(Data records)
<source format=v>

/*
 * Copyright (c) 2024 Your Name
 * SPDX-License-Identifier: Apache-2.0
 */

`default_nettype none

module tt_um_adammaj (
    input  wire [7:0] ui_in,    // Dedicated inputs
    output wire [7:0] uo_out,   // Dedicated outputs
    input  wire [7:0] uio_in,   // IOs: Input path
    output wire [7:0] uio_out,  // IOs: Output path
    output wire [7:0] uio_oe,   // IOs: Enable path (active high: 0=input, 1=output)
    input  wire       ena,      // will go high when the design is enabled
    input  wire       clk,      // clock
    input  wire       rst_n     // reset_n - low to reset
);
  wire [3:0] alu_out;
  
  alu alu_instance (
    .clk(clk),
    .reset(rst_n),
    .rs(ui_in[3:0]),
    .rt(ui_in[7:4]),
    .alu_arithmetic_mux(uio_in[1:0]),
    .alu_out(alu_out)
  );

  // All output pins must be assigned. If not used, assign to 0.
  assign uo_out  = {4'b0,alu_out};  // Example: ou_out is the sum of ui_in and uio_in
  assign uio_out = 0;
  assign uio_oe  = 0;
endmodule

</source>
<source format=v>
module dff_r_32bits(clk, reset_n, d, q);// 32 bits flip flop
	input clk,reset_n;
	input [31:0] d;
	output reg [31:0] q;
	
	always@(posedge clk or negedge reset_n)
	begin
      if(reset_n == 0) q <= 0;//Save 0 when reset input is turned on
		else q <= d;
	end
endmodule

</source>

--

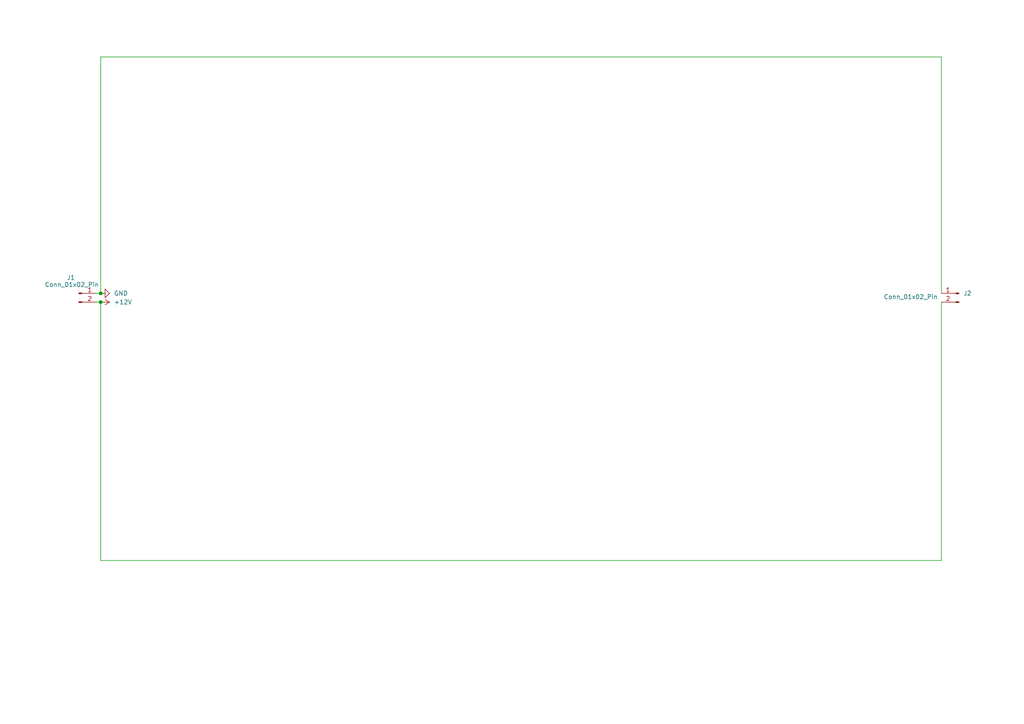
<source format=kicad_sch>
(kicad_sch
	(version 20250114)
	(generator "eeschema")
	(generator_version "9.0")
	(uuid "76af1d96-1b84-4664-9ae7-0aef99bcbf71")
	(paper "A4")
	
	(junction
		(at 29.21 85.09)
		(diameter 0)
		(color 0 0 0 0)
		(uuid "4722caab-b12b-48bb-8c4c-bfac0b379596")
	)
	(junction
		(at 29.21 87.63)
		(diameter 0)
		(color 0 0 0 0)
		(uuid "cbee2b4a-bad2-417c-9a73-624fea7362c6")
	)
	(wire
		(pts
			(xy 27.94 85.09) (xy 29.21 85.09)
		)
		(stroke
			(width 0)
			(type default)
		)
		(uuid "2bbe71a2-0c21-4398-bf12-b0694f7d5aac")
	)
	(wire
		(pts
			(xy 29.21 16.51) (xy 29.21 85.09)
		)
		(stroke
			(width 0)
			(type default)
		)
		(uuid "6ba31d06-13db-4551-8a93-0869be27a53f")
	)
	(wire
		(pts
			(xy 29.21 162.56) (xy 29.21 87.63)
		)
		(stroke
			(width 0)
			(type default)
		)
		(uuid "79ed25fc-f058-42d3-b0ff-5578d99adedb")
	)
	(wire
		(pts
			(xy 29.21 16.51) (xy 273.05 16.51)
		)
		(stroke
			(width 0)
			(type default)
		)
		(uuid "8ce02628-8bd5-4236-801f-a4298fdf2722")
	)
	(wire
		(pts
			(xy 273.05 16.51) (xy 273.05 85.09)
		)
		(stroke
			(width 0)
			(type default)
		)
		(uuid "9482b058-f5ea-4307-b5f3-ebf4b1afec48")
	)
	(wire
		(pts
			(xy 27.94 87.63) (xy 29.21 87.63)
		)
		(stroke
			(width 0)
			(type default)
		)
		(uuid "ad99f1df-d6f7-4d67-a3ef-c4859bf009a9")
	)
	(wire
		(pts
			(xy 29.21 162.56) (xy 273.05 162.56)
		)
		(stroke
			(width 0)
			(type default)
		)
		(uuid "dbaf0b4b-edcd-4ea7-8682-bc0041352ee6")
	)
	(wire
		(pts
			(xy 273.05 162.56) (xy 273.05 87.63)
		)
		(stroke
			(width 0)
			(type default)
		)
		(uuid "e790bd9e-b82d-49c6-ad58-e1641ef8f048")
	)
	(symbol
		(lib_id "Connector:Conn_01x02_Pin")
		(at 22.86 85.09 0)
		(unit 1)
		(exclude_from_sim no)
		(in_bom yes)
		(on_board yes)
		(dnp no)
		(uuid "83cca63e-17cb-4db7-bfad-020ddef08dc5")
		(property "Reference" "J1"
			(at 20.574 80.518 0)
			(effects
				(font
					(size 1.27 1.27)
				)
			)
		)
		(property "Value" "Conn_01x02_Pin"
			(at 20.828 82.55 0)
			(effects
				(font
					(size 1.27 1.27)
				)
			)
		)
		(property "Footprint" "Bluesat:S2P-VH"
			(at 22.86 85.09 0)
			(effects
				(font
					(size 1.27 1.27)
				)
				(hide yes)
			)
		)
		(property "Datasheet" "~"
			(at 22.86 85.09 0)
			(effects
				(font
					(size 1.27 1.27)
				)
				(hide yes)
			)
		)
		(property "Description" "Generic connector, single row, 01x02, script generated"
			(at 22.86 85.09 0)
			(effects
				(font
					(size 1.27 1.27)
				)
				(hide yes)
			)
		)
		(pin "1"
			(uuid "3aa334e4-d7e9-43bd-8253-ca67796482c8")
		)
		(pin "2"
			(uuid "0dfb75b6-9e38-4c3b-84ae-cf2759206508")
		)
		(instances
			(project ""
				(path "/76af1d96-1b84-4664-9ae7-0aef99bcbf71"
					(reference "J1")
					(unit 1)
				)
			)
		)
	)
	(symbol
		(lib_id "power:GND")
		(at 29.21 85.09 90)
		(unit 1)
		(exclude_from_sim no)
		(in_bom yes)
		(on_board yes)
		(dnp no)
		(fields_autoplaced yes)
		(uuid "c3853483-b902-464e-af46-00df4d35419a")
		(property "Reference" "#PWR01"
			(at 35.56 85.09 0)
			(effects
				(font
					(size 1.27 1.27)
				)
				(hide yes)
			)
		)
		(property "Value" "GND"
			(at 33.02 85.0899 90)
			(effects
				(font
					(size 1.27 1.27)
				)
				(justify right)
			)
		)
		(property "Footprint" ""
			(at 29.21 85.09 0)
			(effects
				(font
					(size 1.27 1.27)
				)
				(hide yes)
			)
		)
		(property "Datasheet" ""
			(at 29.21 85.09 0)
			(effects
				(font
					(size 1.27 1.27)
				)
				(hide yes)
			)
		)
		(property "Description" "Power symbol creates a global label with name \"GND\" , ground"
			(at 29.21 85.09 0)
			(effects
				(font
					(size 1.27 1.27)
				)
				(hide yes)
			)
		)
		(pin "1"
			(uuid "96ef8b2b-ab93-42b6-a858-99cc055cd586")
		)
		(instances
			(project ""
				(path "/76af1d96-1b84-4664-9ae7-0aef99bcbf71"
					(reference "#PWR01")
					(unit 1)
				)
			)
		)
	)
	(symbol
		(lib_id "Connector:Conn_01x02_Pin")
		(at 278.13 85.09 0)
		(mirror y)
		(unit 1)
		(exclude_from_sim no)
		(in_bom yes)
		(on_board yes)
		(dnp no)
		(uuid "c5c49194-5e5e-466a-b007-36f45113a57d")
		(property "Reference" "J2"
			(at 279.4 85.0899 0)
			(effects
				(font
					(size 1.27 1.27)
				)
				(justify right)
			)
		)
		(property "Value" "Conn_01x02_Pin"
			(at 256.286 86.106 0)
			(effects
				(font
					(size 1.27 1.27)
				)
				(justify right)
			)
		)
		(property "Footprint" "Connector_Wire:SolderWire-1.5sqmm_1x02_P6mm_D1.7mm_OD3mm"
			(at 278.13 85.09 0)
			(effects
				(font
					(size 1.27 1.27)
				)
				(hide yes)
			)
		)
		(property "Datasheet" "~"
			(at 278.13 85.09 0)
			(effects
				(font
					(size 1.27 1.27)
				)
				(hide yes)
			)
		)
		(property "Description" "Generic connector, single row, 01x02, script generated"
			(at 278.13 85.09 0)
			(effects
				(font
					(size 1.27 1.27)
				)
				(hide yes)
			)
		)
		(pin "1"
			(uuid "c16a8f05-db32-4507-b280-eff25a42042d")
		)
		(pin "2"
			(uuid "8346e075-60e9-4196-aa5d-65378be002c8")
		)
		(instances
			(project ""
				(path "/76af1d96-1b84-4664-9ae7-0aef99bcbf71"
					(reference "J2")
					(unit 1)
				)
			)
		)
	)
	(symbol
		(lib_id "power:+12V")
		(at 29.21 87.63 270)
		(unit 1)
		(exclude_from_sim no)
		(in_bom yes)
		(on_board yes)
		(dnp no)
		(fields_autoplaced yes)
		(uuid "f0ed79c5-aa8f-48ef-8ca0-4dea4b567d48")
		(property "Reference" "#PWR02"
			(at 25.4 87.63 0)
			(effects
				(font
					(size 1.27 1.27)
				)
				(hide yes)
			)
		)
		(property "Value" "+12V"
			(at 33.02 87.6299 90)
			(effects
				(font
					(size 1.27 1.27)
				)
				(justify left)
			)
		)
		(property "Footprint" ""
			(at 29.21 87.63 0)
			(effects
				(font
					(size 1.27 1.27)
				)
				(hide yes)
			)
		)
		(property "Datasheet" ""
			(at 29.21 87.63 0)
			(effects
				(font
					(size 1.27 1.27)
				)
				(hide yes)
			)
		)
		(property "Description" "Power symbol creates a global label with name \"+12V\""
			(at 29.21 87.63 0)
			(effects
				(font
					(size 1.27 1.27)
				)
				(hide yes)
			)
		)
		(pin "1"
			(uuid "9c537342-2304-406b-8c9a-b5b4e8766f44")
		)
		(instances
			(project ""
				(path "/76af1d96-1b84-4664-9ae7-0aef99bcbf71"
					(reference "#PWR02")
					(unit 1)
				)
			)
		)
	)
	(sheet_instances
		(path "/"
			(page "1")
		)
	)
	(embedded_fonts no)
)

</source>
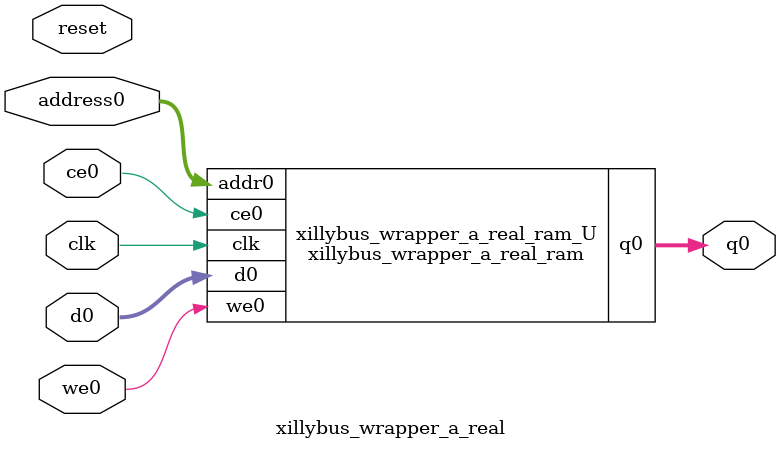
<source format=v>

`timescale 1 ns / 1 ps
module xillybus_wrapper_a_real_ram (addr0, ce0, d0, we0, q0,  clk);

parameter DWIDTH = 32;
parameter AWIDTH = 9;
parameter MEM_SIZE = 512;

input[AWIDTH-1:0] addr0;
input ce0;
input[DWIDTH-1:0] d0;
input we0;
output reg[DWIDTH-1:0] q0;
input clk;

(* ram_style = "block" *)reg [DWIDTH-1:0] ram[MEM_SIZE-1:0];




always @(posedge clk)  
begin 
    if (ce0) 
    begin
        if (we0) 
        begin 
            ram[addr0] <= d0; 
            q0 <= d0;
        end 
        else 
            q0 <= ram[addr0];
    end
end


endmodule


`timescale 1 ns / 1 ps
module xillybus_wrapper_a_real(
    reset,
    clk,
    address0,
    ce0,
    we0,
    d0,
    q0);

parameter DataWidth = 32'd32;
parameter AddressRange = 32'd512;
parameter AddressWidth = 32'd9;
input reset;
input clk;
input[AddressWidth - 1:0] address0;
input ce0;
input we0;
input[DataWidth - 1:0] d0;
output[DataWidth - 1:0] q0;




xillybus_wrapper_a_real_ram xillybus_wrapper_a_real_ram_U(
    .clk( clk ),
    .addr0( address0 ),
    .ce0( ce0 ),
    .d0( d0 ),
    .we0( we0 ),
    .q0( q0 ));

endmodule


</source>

**TRY IT:**
For every line of the records that has the word "creates" in it, make a copy.

**RESPONSE TO THIS EXERCISE:**
		(property "Description" "Power symbol creates a global label with name \"GND\" , ground"
		(property "Description" "Power symbol creates a global label with name \"+12V\""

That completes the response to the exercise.